WHAT YOU ARE ASKED TO DO: Copy the stretch of entries from the line that contains "Which series has" through the end of the entries, word for word, leaving out the pictures.

TASK MATERIAL:
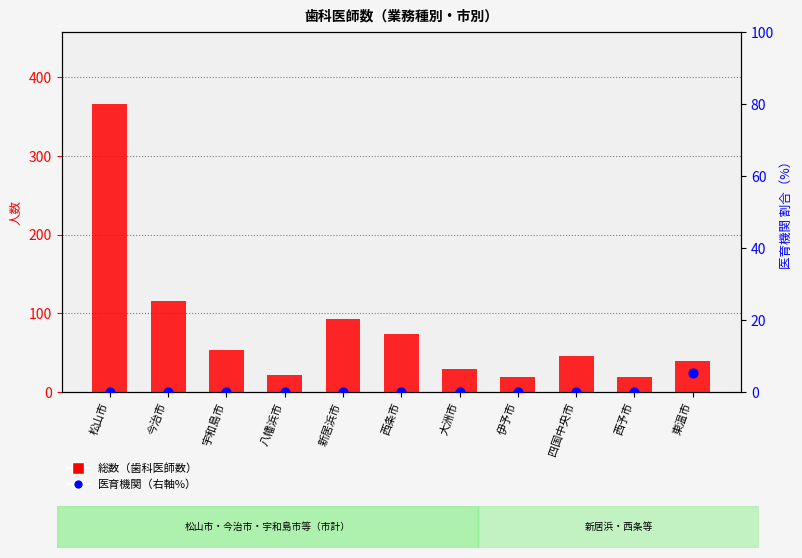

What is the total value across all series at 西条市?

74.0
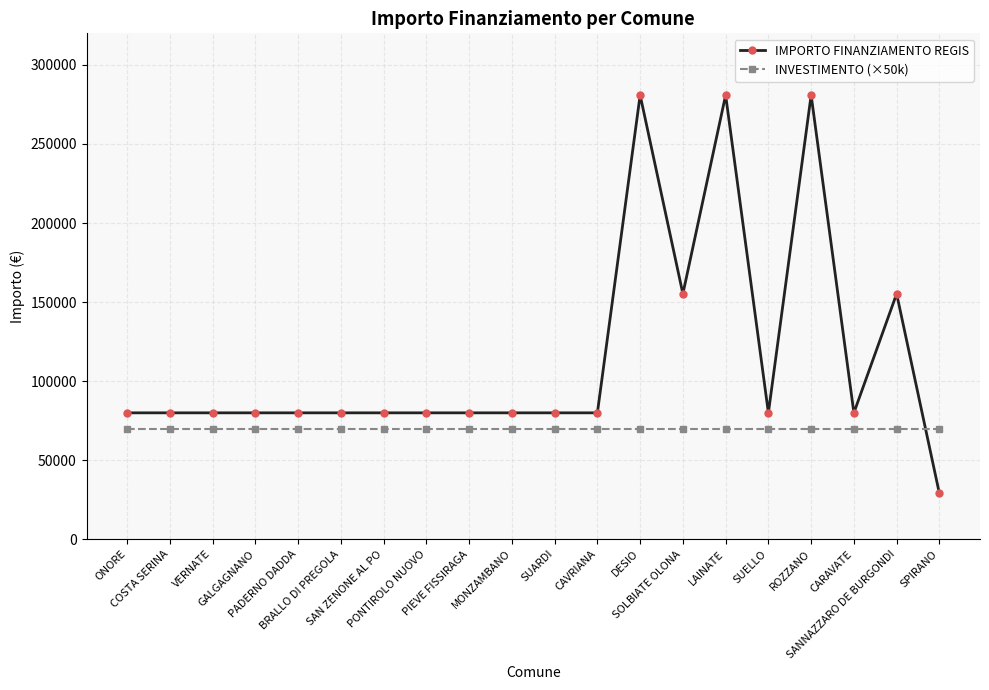

What is the total value across all series at GALGAGNANO?

149922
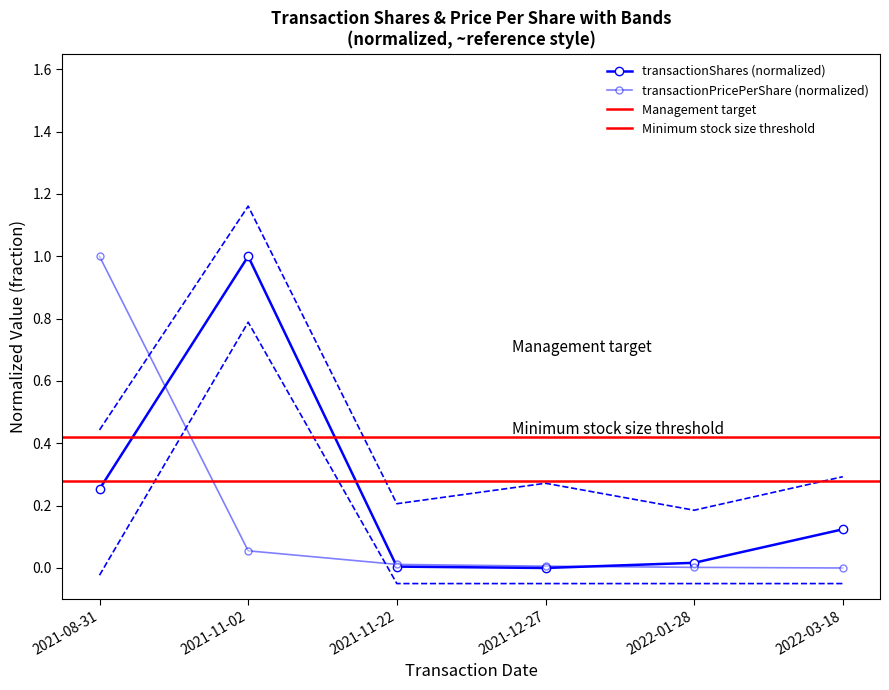

Reading left to right, what are all the values shown in this chart?

transactionShares: 2021-08-31=0.3	2021-11-02=1.0	2021-11-22=0.0	2021-12-27=0.0	2022-01-28=0.0	2022-03-18=0.1
transactionPricePerShare: 2021-08-31=1.0	2021-11-02=0.1	2021-11-22=0.0	2021-12-27=0.0	2022-01-28=0.0	2022-03-18=0.0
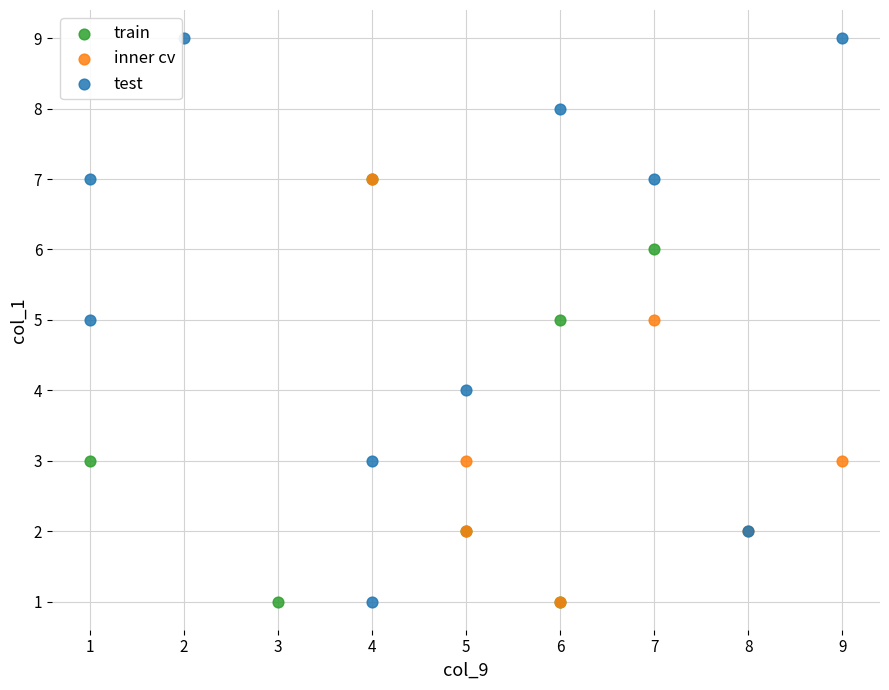

Which series has the widest spread of Y values?

test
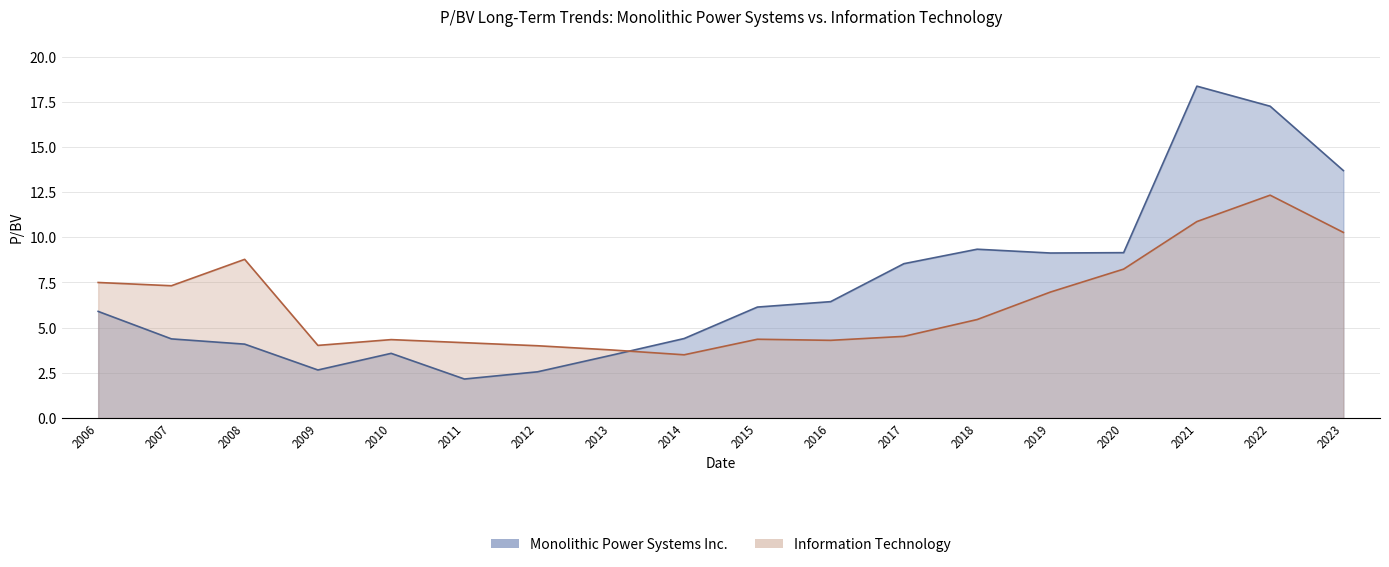

Where do Information Technology and Monolithic Power Systems Inc. first cross each other?

2013 and 2014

PROBLEM SOLUTION:
Which series has the widest spread of Y values?

test

Where do Information Technology and Monolithic Power Systems Inc. first cross each other?

2013 and 2014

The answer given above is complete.